TEXT FOR ANALYSIS:
^^^^^^^^
It’s been 6 YEARS since this original request, and frankly, I cannot see any reason why this has not happened. Having a repo increases security which is in alignment with the purpose that Bitwarden has. Why would we still not have any repos for package updates to this date?
THIS NEEDS TO HAPPEN. I just checked a client on one of my systems and it’s version 2023.9.0 and would be the latest version if I had a package manager capable repository to regularly update from. There’s literally been times where Bitwarden at prior employers has broken because the server updated but the clients never did because of this lack of repository.
How much more noise and justification do we actually need for this to be taken SERIOUSLY?
Considering this is a security tool, I don’t think it’s a good idea to be using 3rd party repos. Supply chain security concerns and all that. There is still a very substantial need for 1st party repositories.
On Fedora why not just use the Flatpak? While the Flatpak build configuration is not maintained by the Bitwarden team, it uses the official binaries, and Flatpak provides automatic updates / a proper desktop integration.
Just wanted to share my experience on the topic.
I’m trying to use Bitwarden on Ubuntu. So my first go-to should be the App Center, where I can get the (what I believe to be) official Snap package with Bitwarden. I do that, I try to login, but my passwords take forever to load. I reinstall the package, same thing.
I go to Bitwarden’s website and grab the recommended download for Linux, which is an AppImage. I also had to install libfuse2 to get it to run. It launched once, and it would be stuck forever after inputting the password, slightly differently than what the Snap did. I close it, but it won’t launch again.
I go back to Bitwarden’s website and grab the .deb instead. Installed, launched… logged in successfully, all my passwords are there, everything works. The deb file, the ol’ reliable… But I just sacrificed updates.
Which is why the idea of providing repositories gets a vote for me too. Bitwarden would just work and I wouldn’t need to worry about manually updating the app instead.
I agree. Given the sensitive nature of Bitwarden, it makes it very hard to trust non-official packages. IMHO the most difficult step they have already covered, which is creating the RPM and DEB files. Setting up the repositories shouldn’t be too hard. This page for example, from Jul 2023, shows how to create a RPM repo.
^^^^^^^^
AVAILABLE DATA:
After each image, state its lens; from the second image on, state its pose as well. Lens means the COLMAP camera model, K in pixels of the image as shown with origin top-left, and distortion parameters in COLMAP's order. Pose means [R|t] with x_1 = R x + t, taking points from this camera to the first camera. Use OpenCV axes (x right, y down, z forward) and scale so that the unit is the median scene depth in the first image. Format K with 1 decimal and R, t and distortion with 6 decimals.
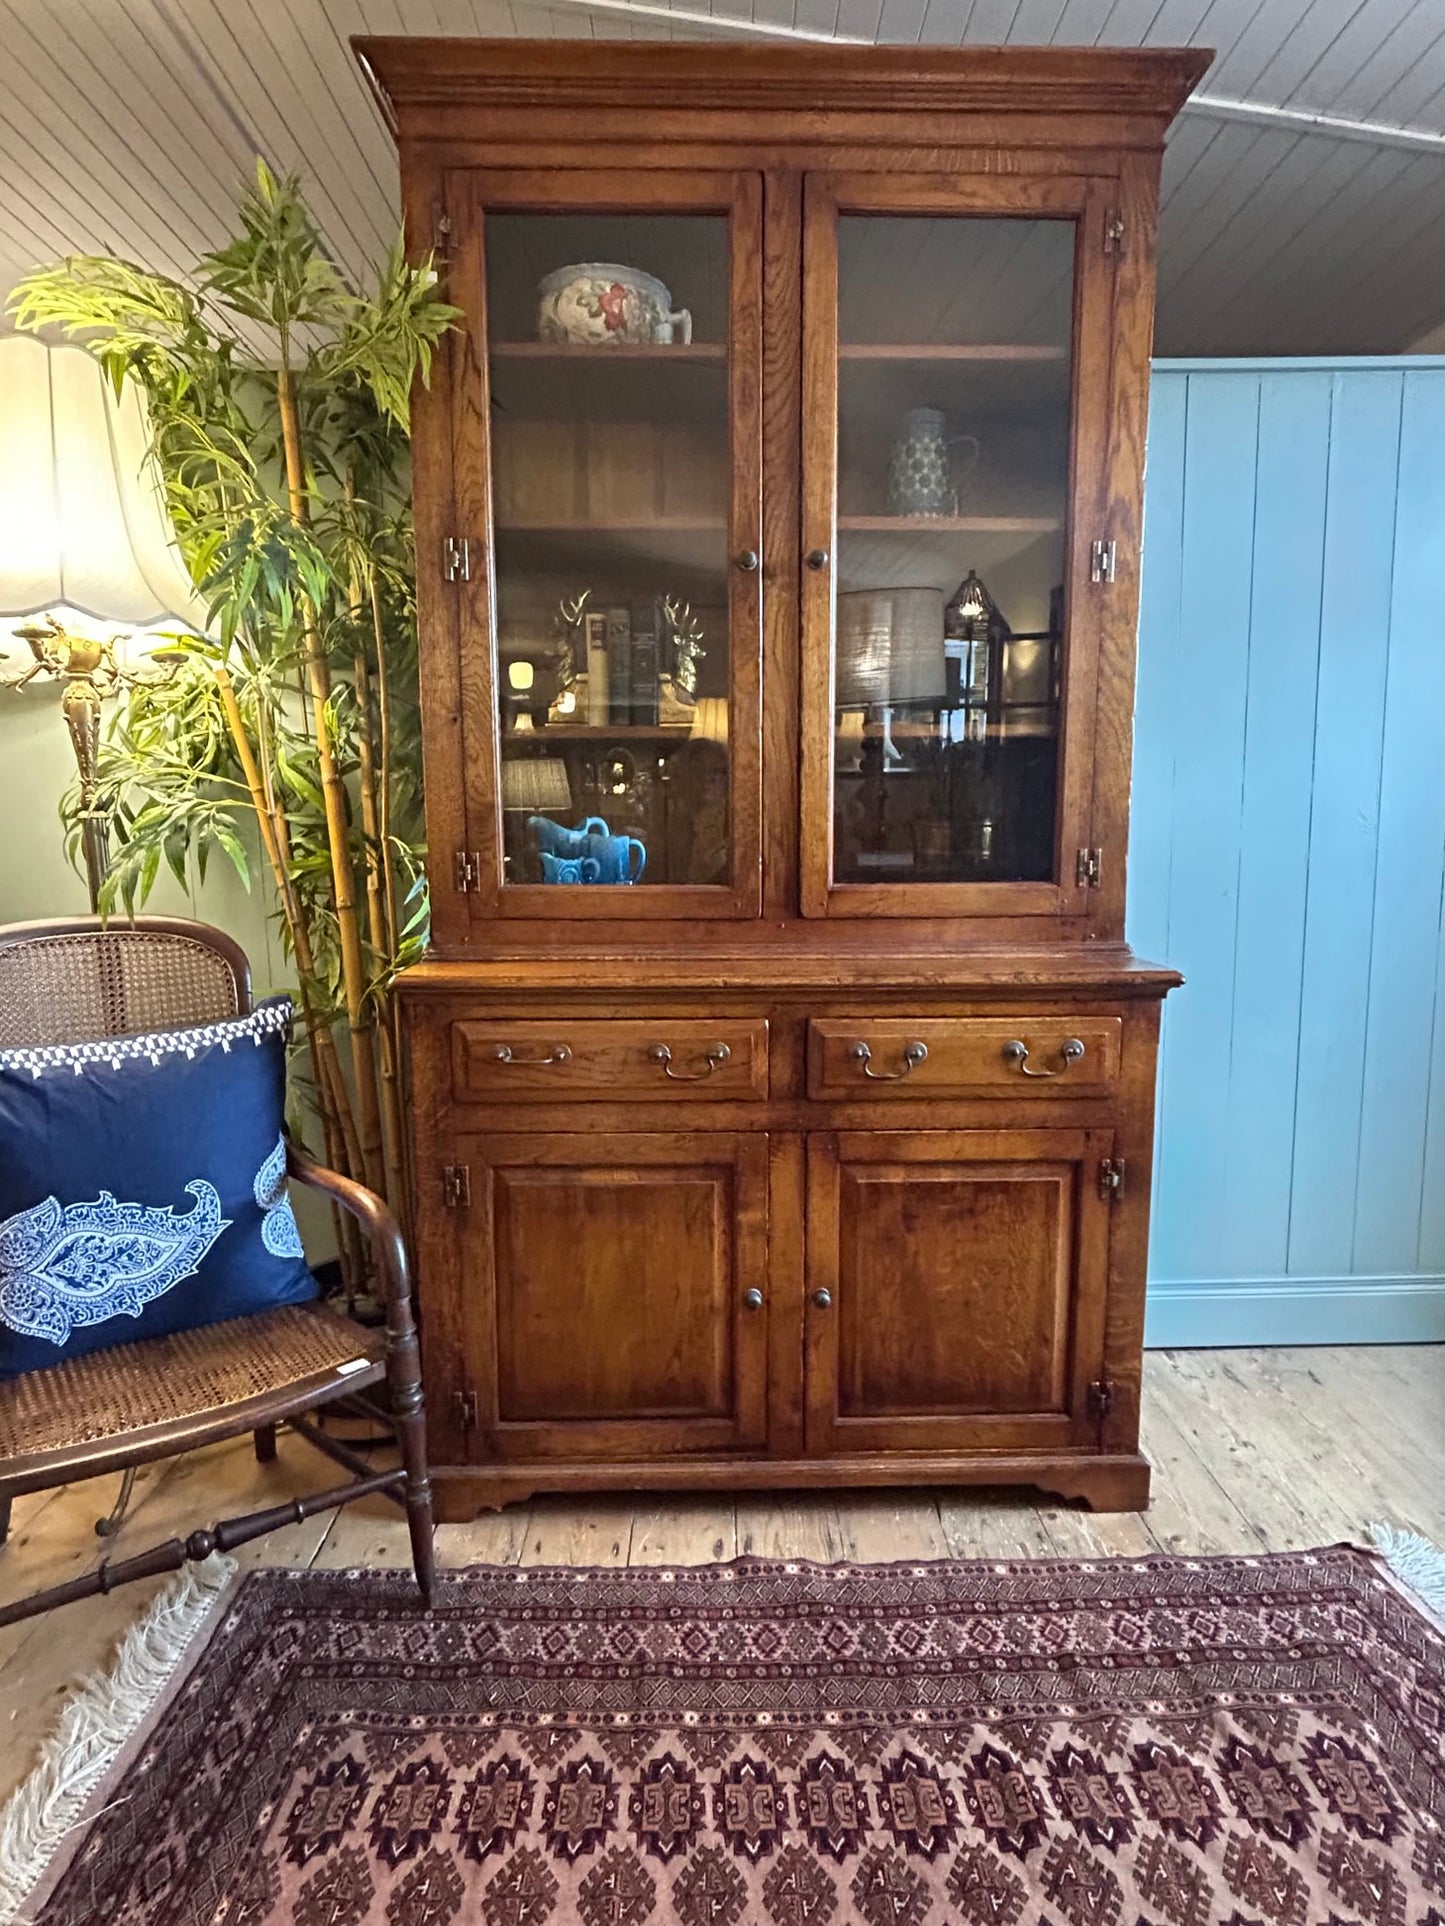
lens RADIAL K [[1083.1, 0, 728.0], [0, 1083.1, 966.1], [0, 0, 1]] dist [-0.007457, 0.003306]
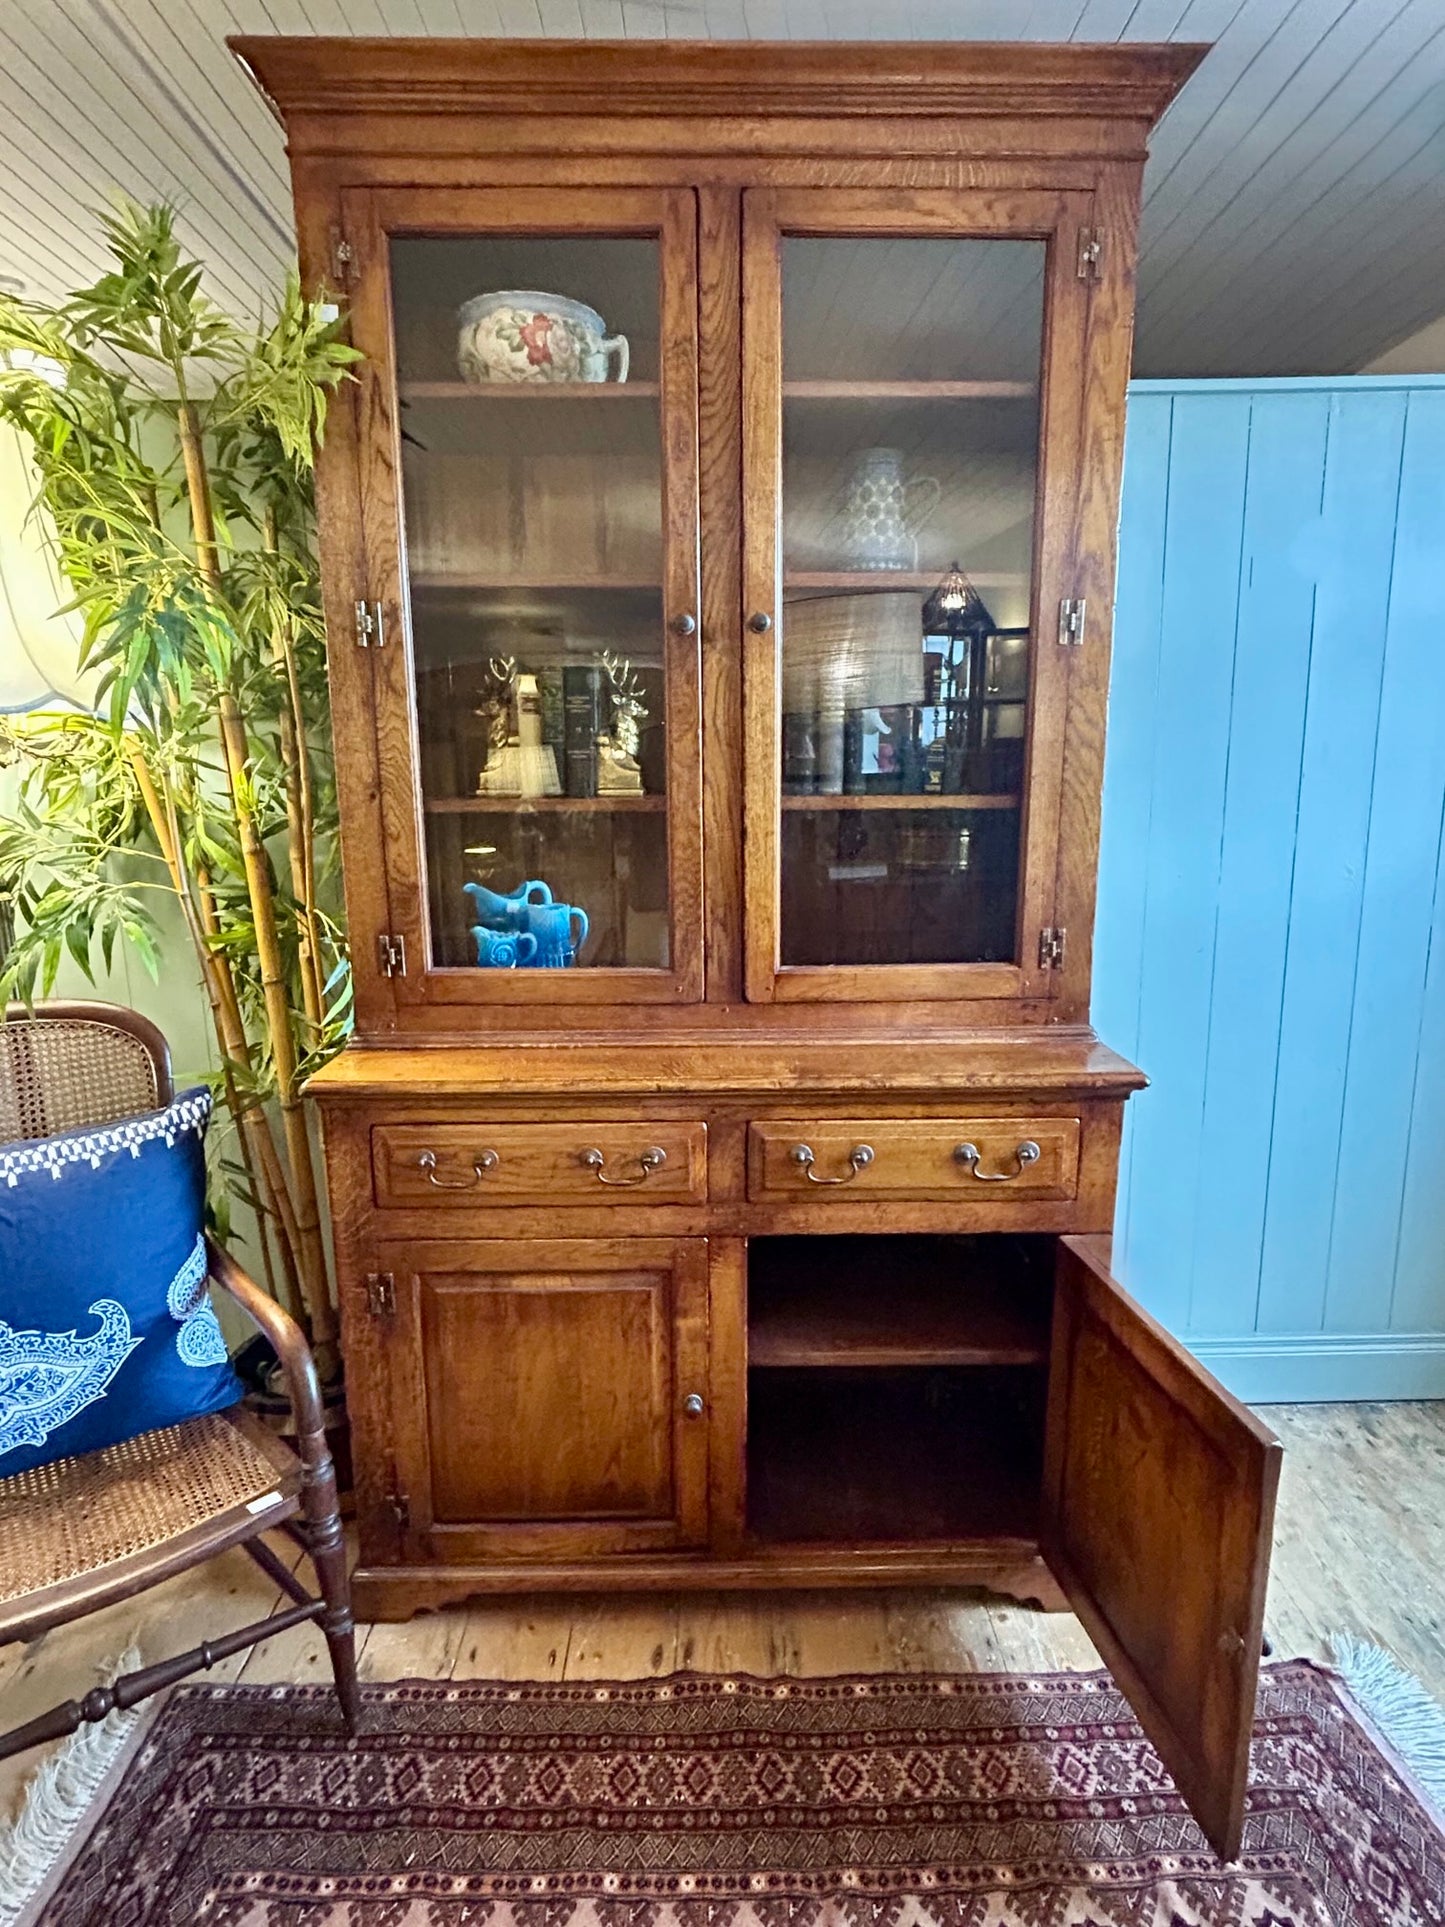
lens RADIAL K [[1041.2, 0, 727.3], [0, 1041.2, 966.0], [0, 0, 1]] dist [-0.011489, 0.007746]
pose [[0.999973, -0.001095, -0.007322, 0.061238], [0.001507, 0.998399, 0.056537, -0.135249], [0.007249, -0.056547, 0.998374, 0.101049]]
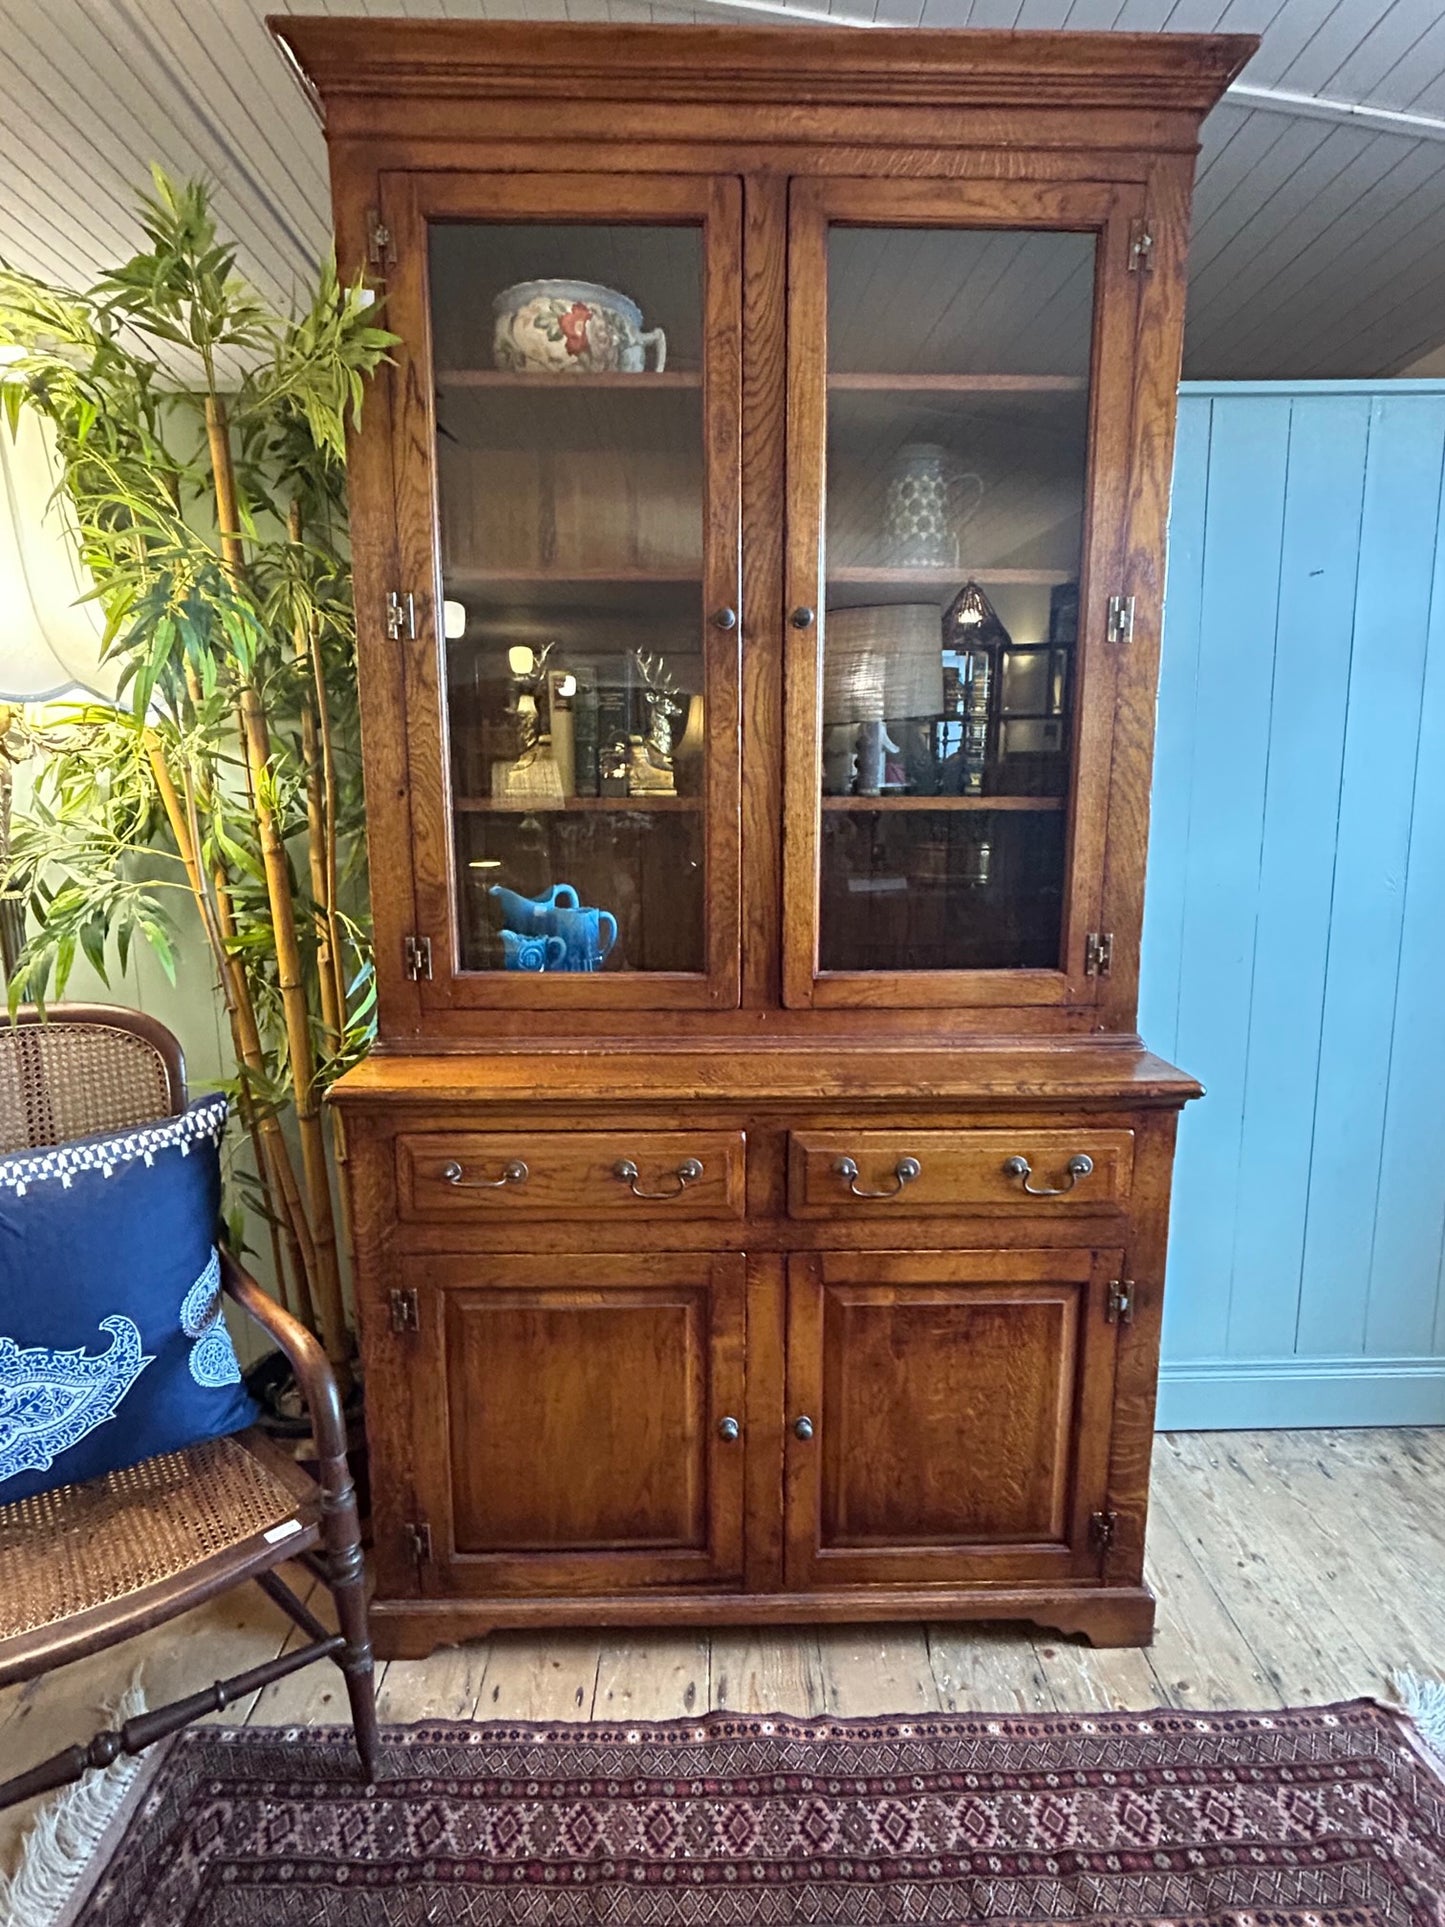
^^^^^^^^
ACTIVITY 1:
In the forum thread about Bitwarden repositories for Linux, what did one poster have to install to get the AppImage to run?
ACTIVITY 2:
Continue the forum thread about Bitwarden repositories for Linux from its last sentence.

ANSWER AREA 1:
libfuse2

ANSWER AREA 2:
I also upvote about providing a package repo for the community to get trusted, signed packages from Bitwarden. I really don’t want to use a community distribution for something like this. Someone throwing a quick extractor in could ruin an entire enterprise.
I am surprised about that deb or rpm repository are still not existent today. Having them will make managing the app on Linux super easy, please do consider.
Bitwarden devs, I understand that you guys are working on a priority-based list derived from the roadmap for new feature additions.
Could you please post an update on the status of this request?
I really miss not having the RPM auto-update on Fedora 41 KDE. I prefer it to the flatpak package due to the flatpak auto start issue on Fedora. Besides, the flatpak does not render dark mode correctly (the menu bar and menus show up in light mode).
We would really appreciate an update (even if tentative) on when we can expect the RPM to be officially supported for auto updates on Fedora please.
I think BloodyIron explained why repositories are needed quite well. It is a security issue.
Snap and Flatpak while fine for some people are not a solution. If I’m running a stable system then the last thing I need is an extra package manager for a single package.
What I would like add is it makes me think that if developers are cutting corners with this essential issue what kind of corners do they cut where we are not seeing? I’ve been using Bitwarden for years but this thing is raising a question, should I?